Unwritten Handbook: The School and the Neighbourhood

Serpentine South Gallery 2 Jul 2016 Free

Stephanie Cubbin, Chris Jones and Janna Graham launched The School and the Neighbourhood: A Subverted Curriculum, a curriculum for use by teachers and students to bring their schools into conversation with their local area.

The curriculum was based on knowledge produced during the Edgware Road Project at St Marylebone CE School, a Performing and Visual Arts multi-faith Church of England School in West London. The project was a four-year residency that took place between 2009-2013, in which the art collective Ultra-Red worked in the context of the school and the neighbourhood, involving teachers, administrators, students and local activists

In a moment where the arts were being systematically removed from the education system, the authors discussed the collaboration, what it meant to have artists in residence in schools, and the benefits and challenges that the introduction of radical education approaches brought to the school.
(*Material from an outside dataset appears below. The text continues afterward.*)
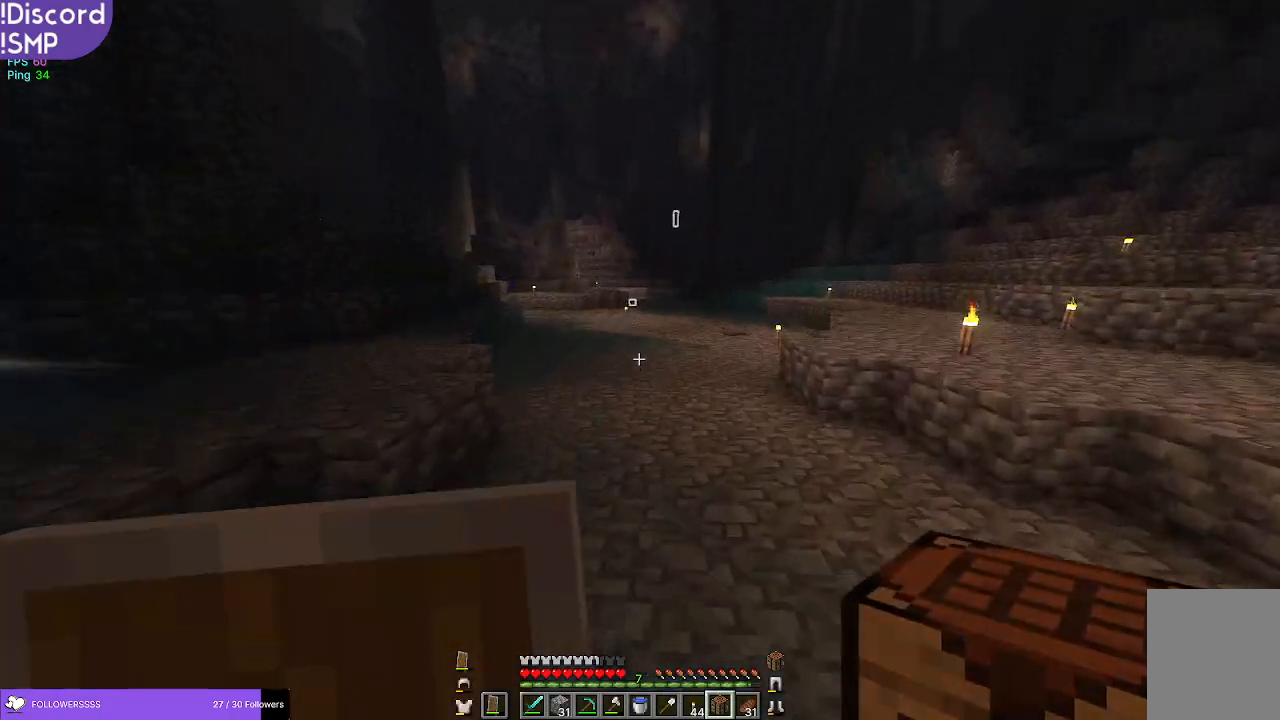
{"keys": ["w"], "mouse": [], "events": []}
The development of the curriculum came from the desire to share approaches and strategies with more teachers and students, as well as the need to reflect on the legacy of the project and how it influenced the practices of teachers at the school.

This publication was part of the pamphlet series Studies on a Road, which documented projects commissioned through the Serpentine Galleries’ Edgware Road Project.
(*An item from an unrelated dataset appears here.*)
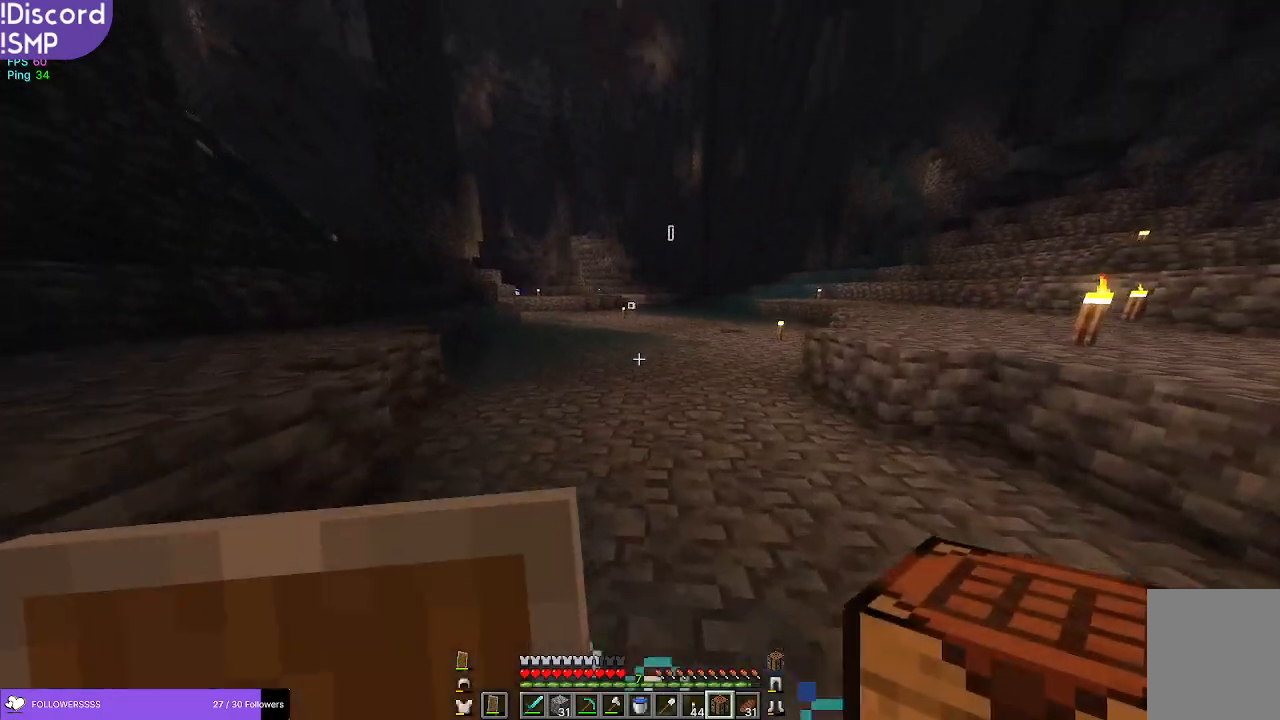
{"keys": ["d", "w"], "mouse": [], "events": [[467, "d", "down"]]}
Unwritten Handbook was a seasonal series of conversations with artists commissioned through Education and Projects at the Serpentine Galleries.

Stephanie Cubbin is an Artist and Educator that has been at St Marylebone School since 2001. Stephanie now works as an educational consultant for St Marylebone Teaching School alongside teaching and has supported many heads of departments developing their curriculum, improving results and supporting middle leadership. She advises on policy implementation and attends the All Party Parliamentary Group for Art & Design Education.

Janna Graham is a writer, organizer, educator, and curator who has initiated community, pedagogical, artistic, and research projects in and outside of the arts for many years. Prior to her current appointment as Head of Public Programmes and Research at Nottingham Contemporary, Nottingham, Graham was a curator at Serpentine Gallery in London, where she worked with others to create The Centre for Possible Studies, an artistic residency, community research space, and popular education program in the Edgware Road neighbourhood. There, artists and local people developed “studies of the possible” in response to the social inequalities of urban space. She also ran a three-year program of artists working in care contexts, culminating in the recent publication Art + Care: A Future (2013) to which she contributed. Graham is also a member of the international sound and political collective Ultra-red and has been an artist, researcher, and educator at institutions such as the Art Gallery of Ontario, Toronto; the Whitechapel Gallery, London; Van Abbemuseum, Eindhoven; and Plymouth Art Centre, Plymouth.

Chris Jones is a member of Ultra-red and the long-standing community social centre and archive 56a Infoshop in The Elephant. As part of the Edgware Rd Project Chris spent many hours with pupils of St Marylebone investigating together what it means to be a pupil in the current policy-led overdrive for vocation and career. They also worked through issues of work, regeneration and migration through free-from work experience and curriculum based investigative processes using sound and collective listening.